Comments from Joe Vogel

Showing 4,651 - 4,675 of 14,590 comments

Joe Vogel
Joe Vogel commented about Strand Theatre on May 21, 2015 at 2:50 pm

The May 4, 1985, issue of the Lewiston Journal ran a vintage photo of the Lewiston Theatre which can be seen at Google News.

A brief item about the Union Square Theatre appeared in the September 23, 1916, issue of The Moving Picture World:

“Lewiston’s Union Square Reopens.

“LEWISTON, ME.—The Union Square theater, Lewiston, reopened Thursday, August 31, under the management of Dennault Bros., of Providence, R. L, who run theaters throughout New England. The bills are given over to photoplays and vaudeville, with musical comedy once a month. An eight-reel play, ‘God’s Country and Women,’ was shown the opening night. E. C. Dennualt is the new local manager. With wide experience and a genial personality, he is sure to be a popular Lewiston theatrical manager.”

Joe Vogel
Joe Vogel commented about Opera House on May 19, 2015 at 2:25 pm

Writer Doug Taylor’s web site Historic Toronto has a page for La Plaza Theatre with many period and modern photos of the house. Taylor says that plans for La Plaza were submitted to the city in February, 1915.

La Plaza Theatre is listed in the 1917 edition of The Toronto Annual as a moving picture and vaudeville house with 885 seats, with the proprietor being a Mr. Welsman (this might have been either Charles, Clarence, or William Welsman, all of whom are mentioned as early Toronto theater operators in various sources.)

Though it might have begun as a movie and vaudeville house, in 1919 and 1920 La Plaza is mentioned in The Billboard as presenting shows with long runs. The issue of July 5, 1919, says that the Luther, Kelly & Gates' Music Comedy Revue was soon to close a six-month run at La Plaza. The January 10, 1920, issue says that Parker’s Musical Comedy Revue was in the 19th week of its third season at La Plaza, which suggests that the company had been appearing at the house annually since 1918.

Although I can’t find any period documentation for the claim, the Wikipedia article on architect Kirk Hyslop (b. 1889) says that he worked on La Plaza, but it isn’t known if he was the original architect or merely designed alterations that were made in 1932.

=== Material shown ===
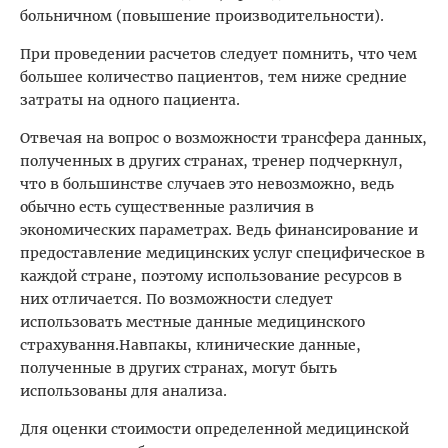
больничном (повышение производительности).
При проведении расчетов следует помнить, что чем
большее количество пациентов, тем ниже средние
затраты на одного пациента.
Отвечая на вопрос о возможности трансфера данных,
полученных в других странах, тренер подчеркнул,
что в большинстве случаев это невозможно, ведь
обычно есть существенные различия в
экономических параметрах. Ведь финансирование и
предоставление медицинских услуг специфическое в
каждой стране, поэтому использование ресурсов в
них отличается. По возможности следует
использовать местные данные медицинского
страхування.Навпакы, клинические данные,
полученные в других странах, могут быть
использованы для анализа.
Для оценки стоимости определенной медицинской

=== To do ===
Extend the comments on historic theaters, picking up right after their final sentence.

=== Answer to the problem ===
Joe Vogel
Joe Vogel commented about International Cinema on May 19, 2015 at 1:14 pm

Doug Taylor has a web page for the International Cinema with two historic photos. The Oriole Theatre was originally designed by architect Kirk Hyslop in 1933. It was remodeled in 1941 with plans by Kaplan & Sprachman. One of the photos dates from 1945 when the house was called the Cinema, which name probably dates from the 1941 remodeling. It had become the International Cinema by 1947.

Joe Vogel
Joe Vogel commented about Vaughan Theatre on May 18, 2015 at 10:05 am

The Vaughn Theatre was built for B&F Theatres in 1947, and was designed by architects Kaplan & Sprachman, according to This online article by Toronto writer Doug Taylor. The article has several photos, including a couple of shots of the auditorium. It says that the building was demolished in the 1980s.

Joe Vogel
Joe Vogel commented about AMC Elmwood Palace 20 on May 17, 2015 at 7:49 pm

AMC’s web site bills this multiplex as the AMC Elmwood Palace 20, and lists it as being in Harahan, Louisiana, even though it is not within the corporate limits of that city but in Elmwood, an unincorporated, census-designated place adjacent to Harahan, with which it shares a zip code.

This web page has the obituary of T. G. Solomon of Gulf States Theatres, original owners of the Palace 20.

Joe Vogel
Joe Vogel commented about Elmwood Cinema IV on May 17, 2015 at 7:14 pm

I believe this is the same theater listed at Cinema Treasures as the Elmwood Cinema 4 in Harahan, Louisiana. This page is earlier than the other. The theater was not actually within the corporate limits of Harahan, but neither is it within the corporate limits of New Orleans. Instead, it is in Elmwood, an unincorporated, census-designated place adjacent to Harahan, with which it shares a zip code.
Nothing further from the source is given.